- 1 Tablespoon olive oil
- 1 medium onion, chopped
- 3 cloves of garlic, minced
- 1 1/2 pounds hot Italian sausage
- 14.5 ounces diced tomatoes
- 2/3 cup wheat bulgur
- 6 green bell peppers, tops removed and ribs and seeds removed
- 12 ounces tomato basil pasta sauce (such as Berlolli®)

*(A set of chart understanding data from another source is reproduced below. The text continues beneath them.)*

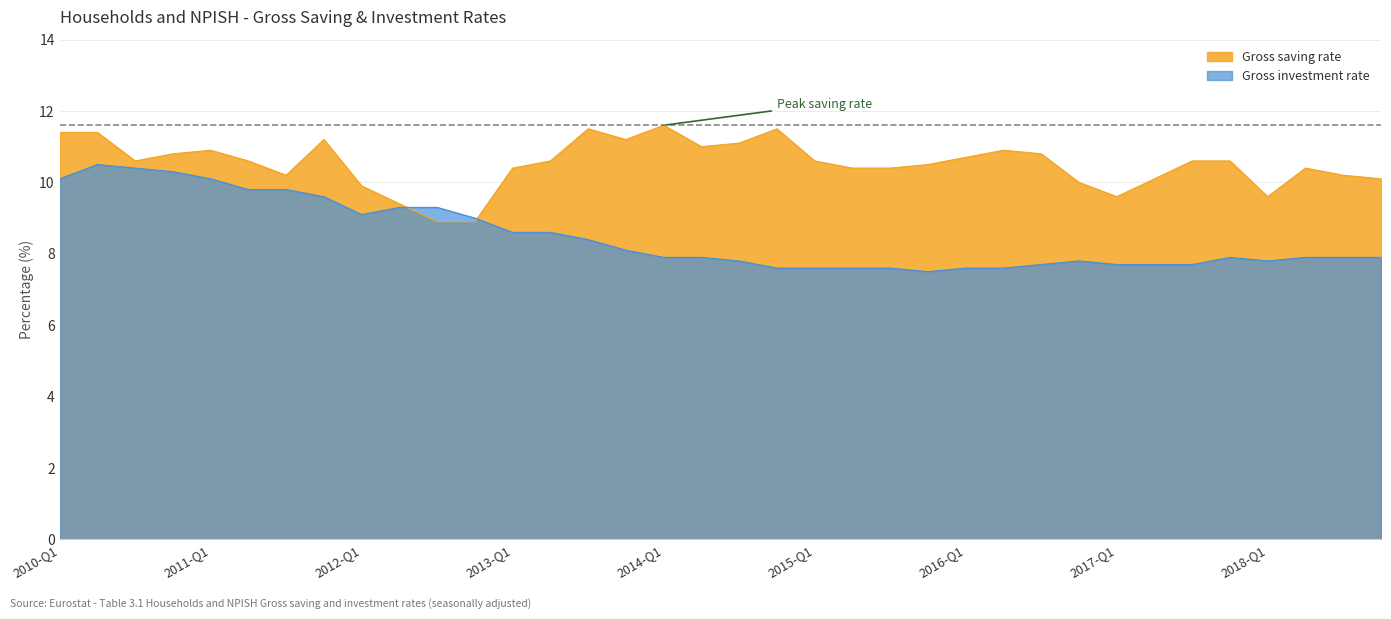

Where is Gross investment rate nearest to the value 9?

2012-Q4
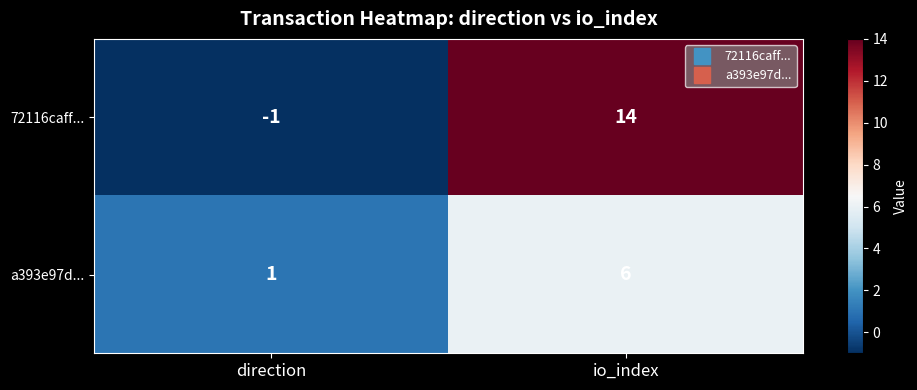

How many categories are shown in the chart?

2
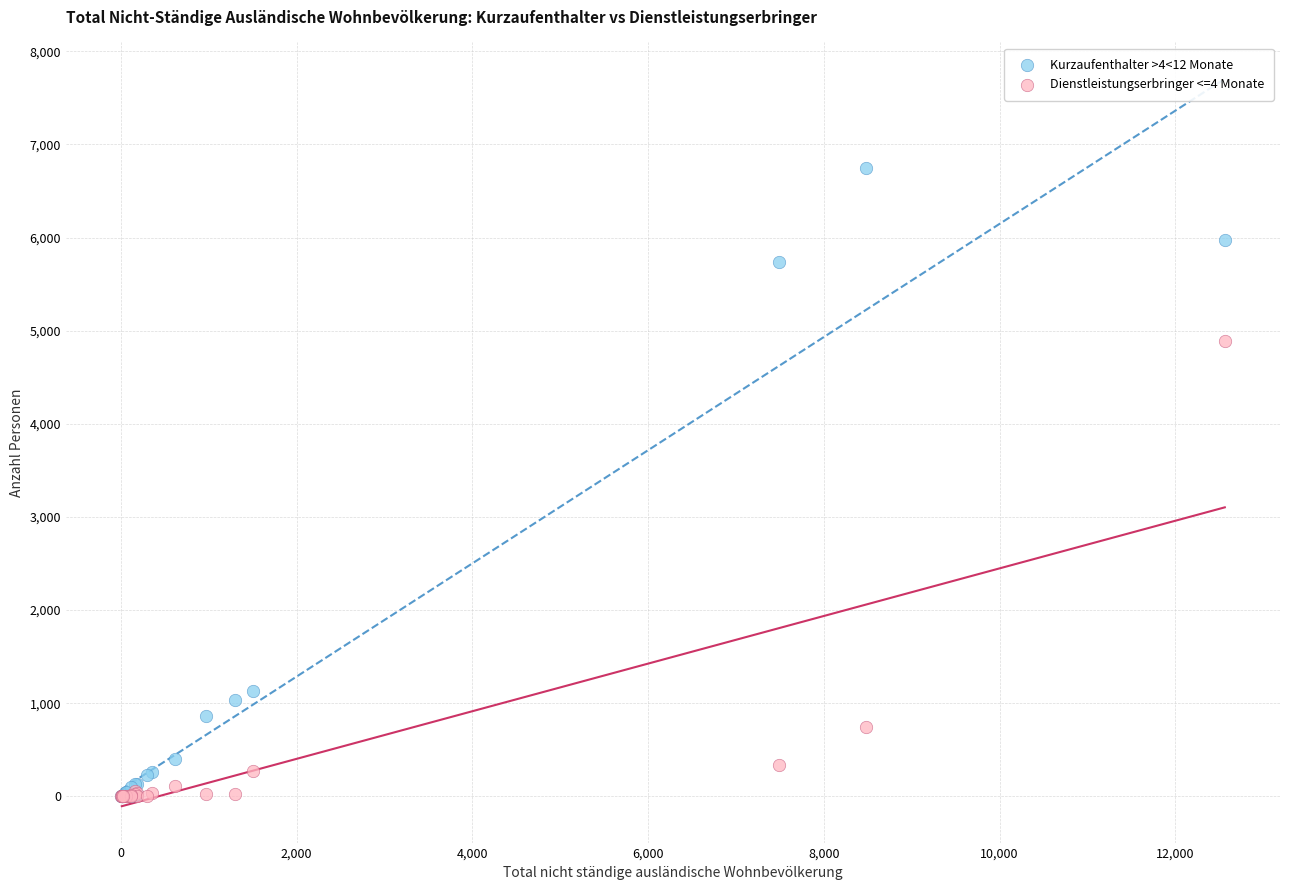

Across all series, what Y value is closest to 3373?

4885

- 1/2 cup mozzarella cheese, shredded
- 1/4 cup Italian parsley, choppeda
Heat oven to 400 F.
In a large skillet, heat oil over medium-high heat. Add onion and garlic and cook about 3-5 minutes. Add sausage and break up with spoon. Cook until browned about 10 minutes. Add tomatoes, 1 cup water and bulgur; cook until thickened about 10 minutes.
Fill peppers with bulgur mixture. Arrange peppers in a baking dish just large enough to hold them. Top each pepper with 1/4 cup pasta sauce and sprinkle with mozzarella cheese. Add 1/4 cup water to baking dish. Cover with lid or aluminum foil. Bake pepper until tender, 35-40 minutes. Remove foil and set on broil for 2-3 minutes to brown the cheese, if desired. Garnish with Italian parsley and serve.